TEMPLEs: Teacher Evaluation using Metamorphic-mediated Personality-aware LLM Evaluators

Dave Towey, Anthony Bellotti, Matthew Pike

IEEE International Conference on Teaching, Assessment, and Learning for Engineering (TALE), December 2025

teaching evaluation, large language models, metamorphic testing, oracle problem, higher education, open educational resource

Abstract

This paper proposes a novel framework for evaluating teaching quality in higher education (HE) through the use of multiple large language models (LLMs). The paper draws an analogy between the distinct "personalities" of different LLMs and the varied perspectives of human peer reviewers. This analogy is used to explore the inherent difficulty in objectively assessing teaching effectiveness, which we describe as an instance of the "oracle problem" — a well-studied area of software testing/engineering where categorical determination of correctness may not be possible. Traditional teaching/teacher evaluation methods are notoriously subjective and biased.

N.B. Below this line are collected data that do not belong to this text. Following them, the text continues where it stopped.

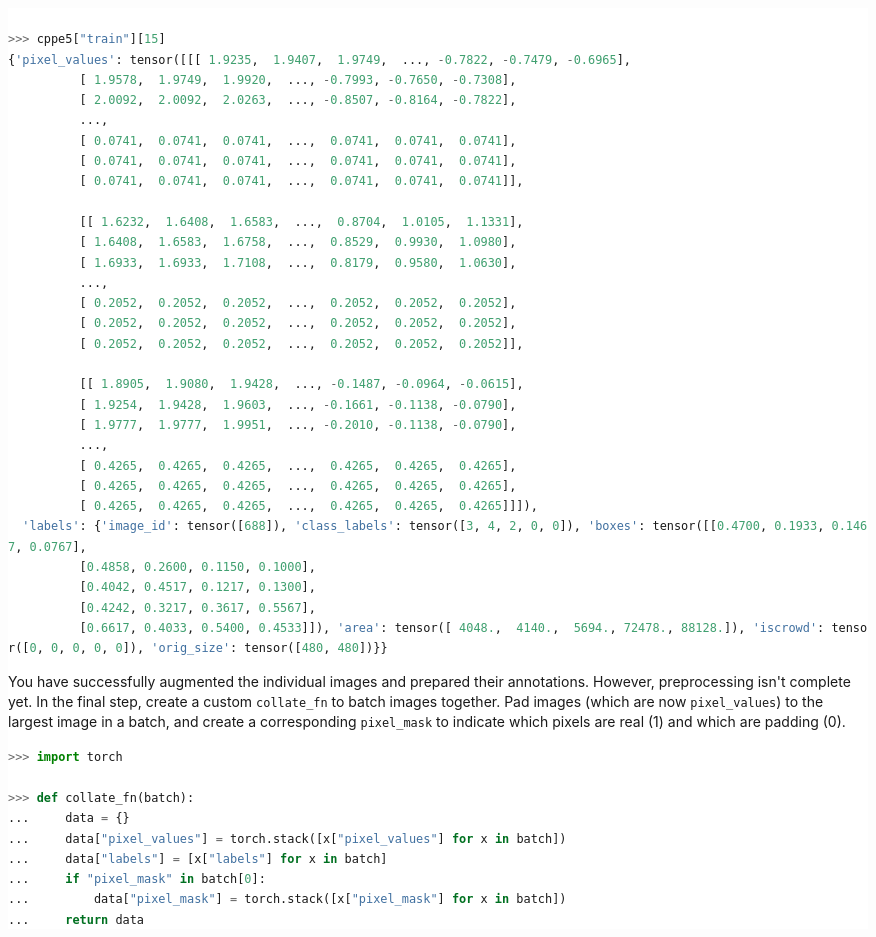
 ```py

>>> cppe5["train"][15]
{'pixel_values': tensor([[[ 1.9235,  1.9407,  1.9749,  ..., -0.7822, -0.7479, -0.6965],
          [ 1.9578,  1.9749,  1.9920,  ..., -0.7993, -0.7650, -0.7308],
          [ 2.0092,  2.0092,  2.0263,  ..., -0.8507, -0.8164, -0.7822],
          ...,
          [ 0.0741,  0.0741,  0.0741,  ...,  0.0741,  0.0741,  0.0741],
          [ 0.0741,  0.0741,  0.0741,  ...,  0.0741,  0.0741,  0.0741],
          [ 0.0741,  0.0741,  0.0741,  ...,  0.0741,  0.0741,  0.0741]],

          [[ 1.6232,  1.6408,  1.6583,  ...,  0.8704,  1.0105,  1.1331],
          [ 1.6408,  1.6583,  1.6758,  ...,  0.8529,  0.9930,  1.0980],
          [ 1.6933,  1.6933,  1.7108,  ...,  0.8179,  0.9580,  1.0630],
          ...,
          [ 0.2052,  0.2052,  0.2052,  ...,  0.2052,  0.2052,  0.2052],
          [ 0.2052,  0.2052,  0.2052,  ...,  0.2052,  0.2052,  0.2052],
          [ 0.2052,  0.2052,  0.2052,  ...,  0.2052,  0.2052,  0.2052]],

          [[ 1.8905,  1.9080,  1.9428,  ..., -0.1487, -0.0964, -0.0615],
          [ 1.9254,  1.9428,  1.9603,  ..., -0.1661, -0.1138, -0.0790],
          [ 1.9777,  1.9777,  1.9951,  ..., -0.2010, -0.1138, -0.0790],
          ...,
          [ 0.4265,  0.4265,  0.4265,  ...,  0.4265,  0.4265,  0.4265],
          [ 0.4265,  0.4265,  0.4265,  ...,  0.4265,  0.4265,  0.4265],
          [ 0.4265,  0.4265,  0.4265,  ...,  0.4265,  0.4265,  0.4265]]]),
  'labels': {'image_id': tensor([688]), 'class_labels': tensor([3, 4, 2, 0, 0]), 'boxes': tensor([[0.4700, 0.1933, 0.1467, 0.0767],
          [0.4858, 0.2600, 0.1150, 0.1000],
          [0.4042, 0.4517, 0.1217, 0.1300],
          [0.4242, 0.3217, 0.3617, 0.5567],
          [0.6617, 0.4033, 0.5400, 0.4533]]), 'area': tensor([ 4048.,  4140.,  5694., 72478., 88128.]), 'iscrowd': tensor([0, 0, 0, 0, 0]), 'orig_size': tensor([480, 480])}}
```

You have successfully augmented the individual images and prepared their annotations. However, preprocessing isn't
complete yet. In the final step, create a custom `collate_fn` to batch images together.
Pad images (which are now `pixel_values`) to the largest image in a batch, and create a corresponding `pixel_mask`
to indicate which pixels are real (1) and which are padding (0).

```py
>>> import torch

>>> def collate_fn(batch):
...     data = {}
...     data["pixel_values"] = torch.stack([x["pixel_values"] for x in batch])
...     data["labels"] = [x["labels"] for x in batch]
...     if "pixel_mask" in batch[0]:
...         data["pixel_mask"] = torch.stack([x["pixel_mask"] for x in batch])
...     return data

```
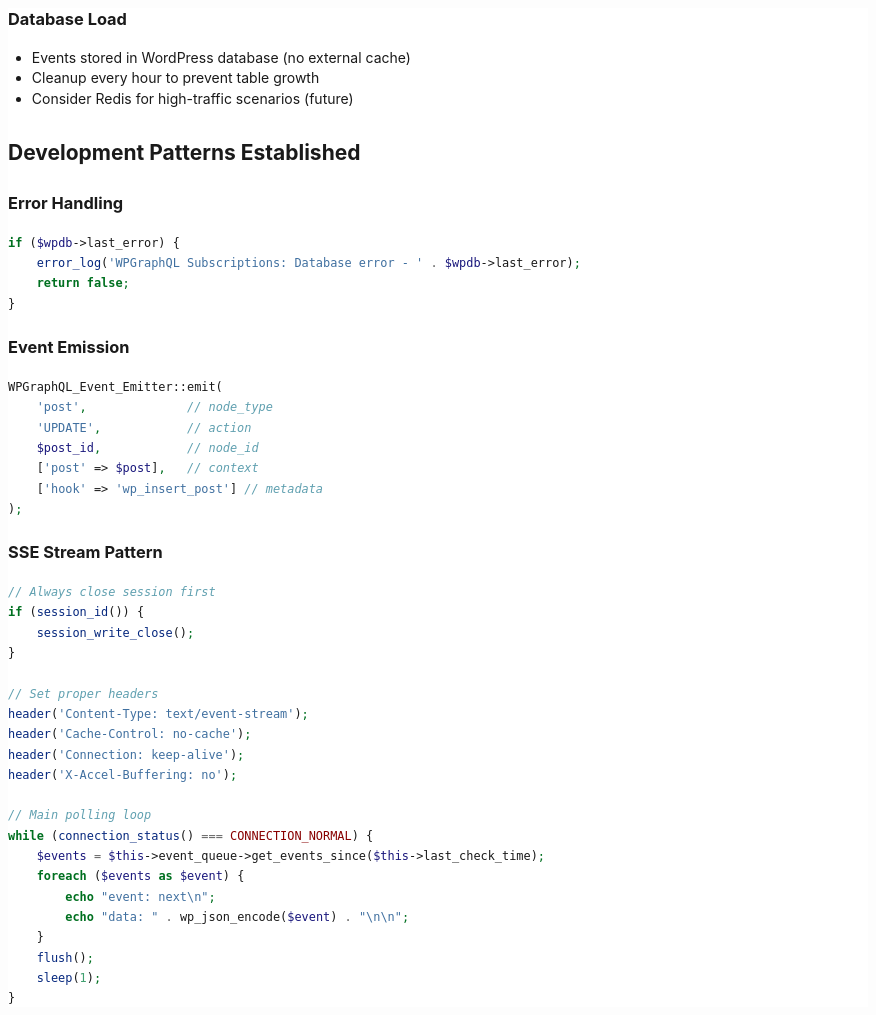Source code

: ### Database Load
- Events stored in WordPress database (no external cache)
- Cleanup every hour to prevent table growth
- Consider Redis for high-traffic scenarios (future)

## Development Patterns Established

### Error Handling
```php
if ($wpdb->last_error) {
    error_log('WPGraphQL Subscriptions: Database error - ' . $wpdb->last_error);
    return false;
}
```

### Event Emission
```php
WPGraphQL_Event_Emitter::emit(
    'post',              // node_type
    'UPDATE',            // action  
    $post_id,            // node_id
    ['post' => $post],   // context
    ['hook' => 'wp_insert_post'] // metadata
);
```

### SSE Stream Pattern
```php
// Always close session first
if (session_id()) {
    session_write_close();
}

// Set proper headers
header('Content-Type: text/event-stream');
header('Cache-Control: no-cache');
header('Connection: keep-alive');
header('X-Accel-Buffering: no');

// Main polling loop
while (connection_status() === CONNECTION_NORMAL) {
    $events = $this->event_queue->get_events_since($this->last_check_time);
    foreach ($events as $event) {
        echo "event: next\n";
        echo "data: " . wp_json_encode($event) . "\n\n";
    }
    flush();
    sleep(1);
}
```
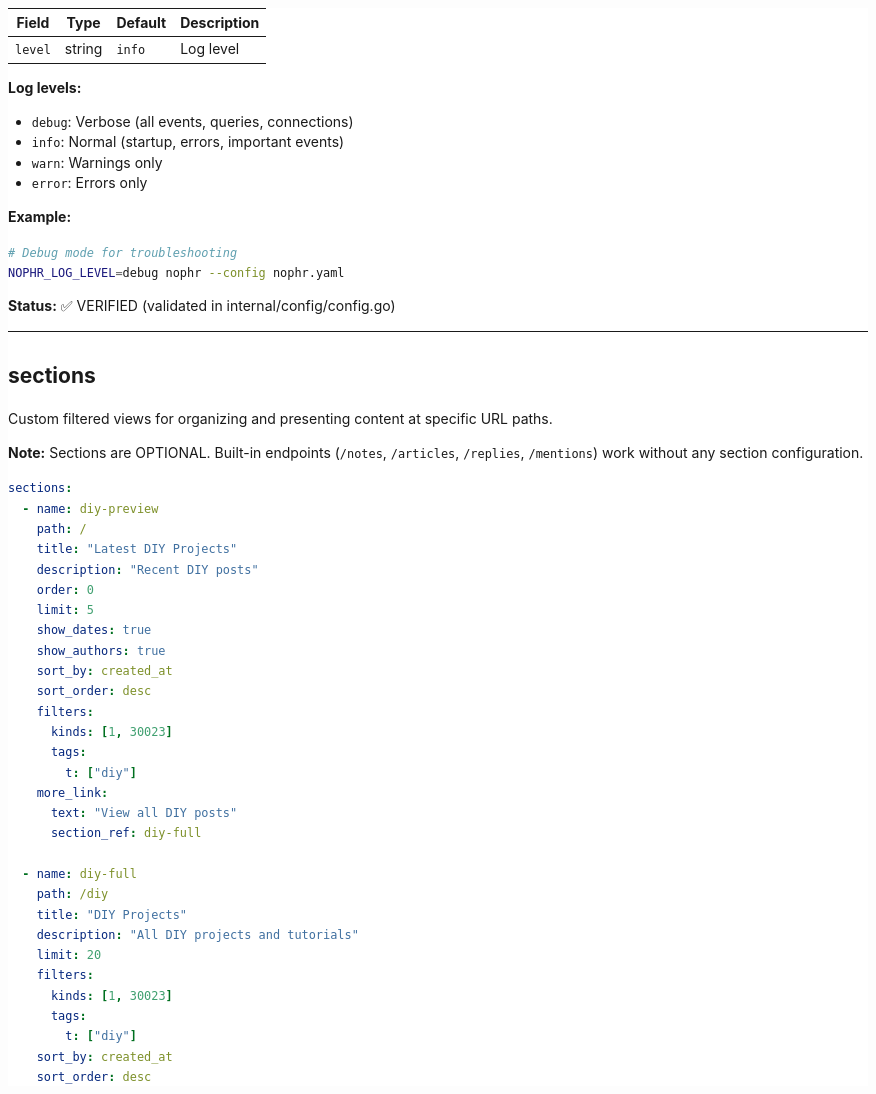 | Field | Type | Default | Description |
|-------|------|---------|-------------|
| `level` | string | `info` | Log level |

**Log levels:**
- `debug`: Verbose (all events, queries, connections)
- `info`: Normal (startup, errors, important events)
- `warn`: Warnings only
- `error`: Errors only

**Example:**
```bash
# Debug mode for troubleshooting
NOPHR_LOG_LEVEL=debug nophr --config nophr.yaml
```

**Status:** ✅ VERIFIED (validated in internal/config/config.go)

---

## sections

Custom filtered views for organizing and presenting content at specific URL paths.

**Note:** Sections are OPTIONAL. Built-in endpoints (`/notes`, `/articles`, `/replies`, `/mentions`) work without any section configuration.

```yaml
sections:
  - name: diy-preview
    path: /
    title: "Latest DIY Projects"
    description: "Recent DIY posts"
    order: 0
    limit: 5
    show_dates: true
    show_authors: true
    sort_by: created_at
    sort_order: desc
    filters:
      kinds: [1, 30023]
      tags:
        t: ["diy"]
    more_link:
      text: "View all DIY posts"
      section_ref: diy-full

  - name: diy-full
    path: /diy
    title: "DIY Projects"
    description: "All DIY projects and tutorials"
    limit: 20
    filters:
      kinds: [1, 30023]
      tags:
        t: ["diy"]
    sort_by: created_at
    sort_order: desc
```
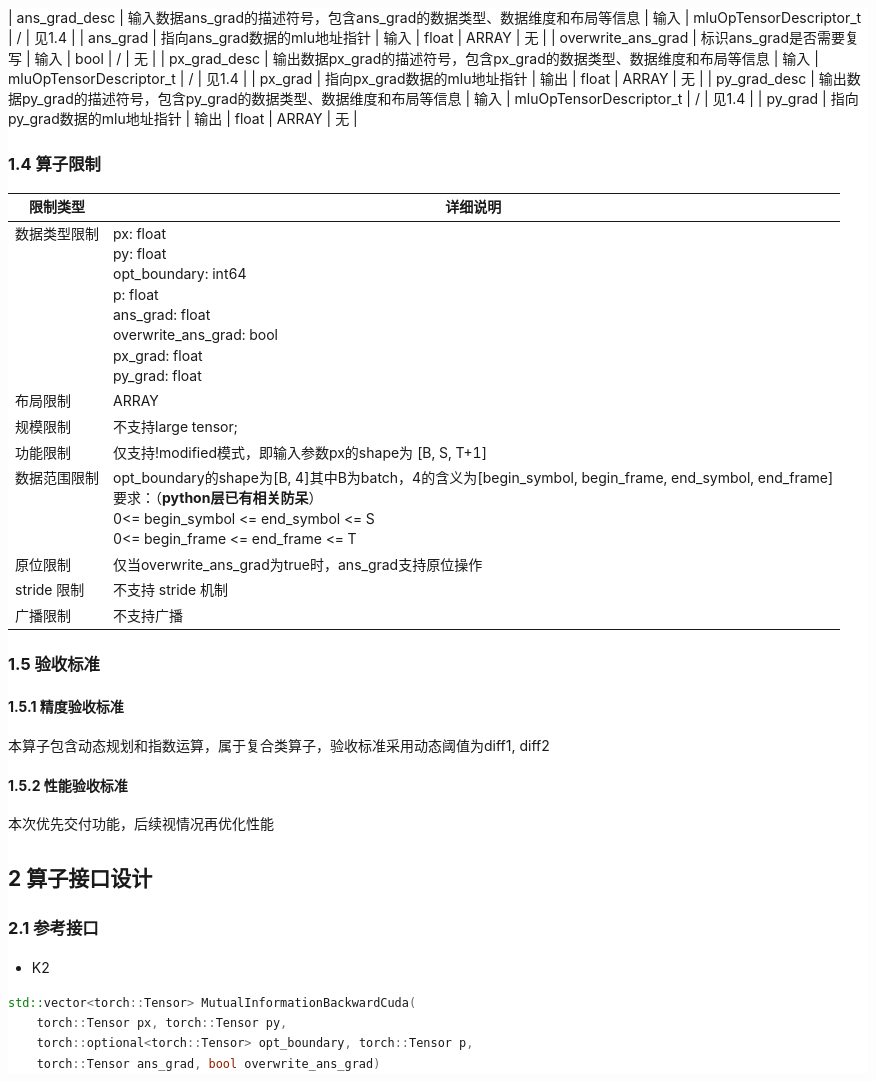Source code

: | ans_grad_desc      | 输入数据ans_grad的描述符号，包含ans_grad的数据类型、数据维度和布局等信息 | 输入              | mluOpTensorDescriptor_t | /        | 见1.4    |
| ans_grad           | 指向ans_grad数据的mlu地址指针                                | 输入              | float                   | ARRAY    | 无       |
| overwrite_ans_grad | 标识ans_grad是否需要复写                                     | 输入              | bool                    | /        | 无       |
| px_grad_desc       | 输出数据px_grad的描述符号，包含px_grad的数据类型、数据维度和布局等信息 | 输入              | mluOpTensorDescriptor_t | /        | 见1.4    |
| px_grad            | 指向px_grad数据的mlu地址指针                                 | 输出              | float                   | ARRAY    | 无       |
| py_grad_desc       | 输出数据py_grad的描述符号，包含py_grad的数据类型、数据维度和布局等信息 | 输入              | mluOpTensorDescriptor_t | /        | 见1.4    |
| py_grad            | 指向py_grad数据的mlu地址指针                                 | 输出              | float                   | ARRAY    | 无       |

### 1.4 算子限制

| 限制类型     | 详细说明                                                     |
| ------------ | ------------------------------------------------------------ |
| 数据类型限制 | px: float<br/>py: float<br/>opt_boundary: int64<br/>p: float<br/>ans_grad: float<br/>overwrite_ans_grad: bool<br/>px_grad: float<br/>py_grad: float |
| 布局限制     | ARRAY                                                        |
| 规模限制     | 不支持large tensor; |
| 功能限制     | 仅支持!modified模式，即输入参数px的shape为 [B, S, T+1]       |
| 数据范围限制 | opt_boundary的shape为[B, 4]其中B为batch，4的含义为[begin_symbol, begin_frame, end_symbol, end_frame]<br/>要求：（**python层已有相关防呆**）<br/>0<= begin_symbol <= end_symbol <= S<br/>0<= begin_frame <= end_frame <= T |
| 原位限制     | 仅当overwrite_ans_grad为true时，ans_grad支持原位操作         |
| stride 限制  | 不支持 stride 机制                                           |
| 广播限制     | 不支持广播                                                   |



### 1.5 验收标准

#### 1.5.1 精度验收标准

本算子包含动态规划和指数运算，属于复合类算子，验收标准采用动态阈值为diff1, diff2



#### 1.5.2 性能验收标准

本次优先交付功能，后续视情况再优化性能



## 2 算子接口设计

### 2.1 参考接口

- K2

```c++
std::vector<torch::Tensor> MutualInformationBackwardCuda(
    torch::Tensor px, torch::Tensor py,
    torch::optional<torch::Tensor> opt_boundary, torch::Tensor p,
    torch::Tensor ans_grad, bool overwrite_ans_grad)
```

Our proposed solution uses a suite of LLMs as a "panel of peer reviewers," taking advantage of their diverse analytical styles (personalities). The framework incorporates a validation layer based on metamorphic testing (MT), a software-testing approach with an excellent record of alleviating the oracle problem. Instead of focusing on individual correctness, MT uses relations (called metamorphic relations, MRs) to help identify errors or mistakes. This work is contextualised within the recent, rapid adoption of generative AI in HE, particularly within Sino-foreign HE institutions (SfHEIs). A key aim of this project is to package this framework into a dual-purpose open educational resource (OER): a formal tool to support teaching/teacher evaluation, and a resource to help educators, both in-service and pre-service, with their self-reflection and continuous professional development (CPD).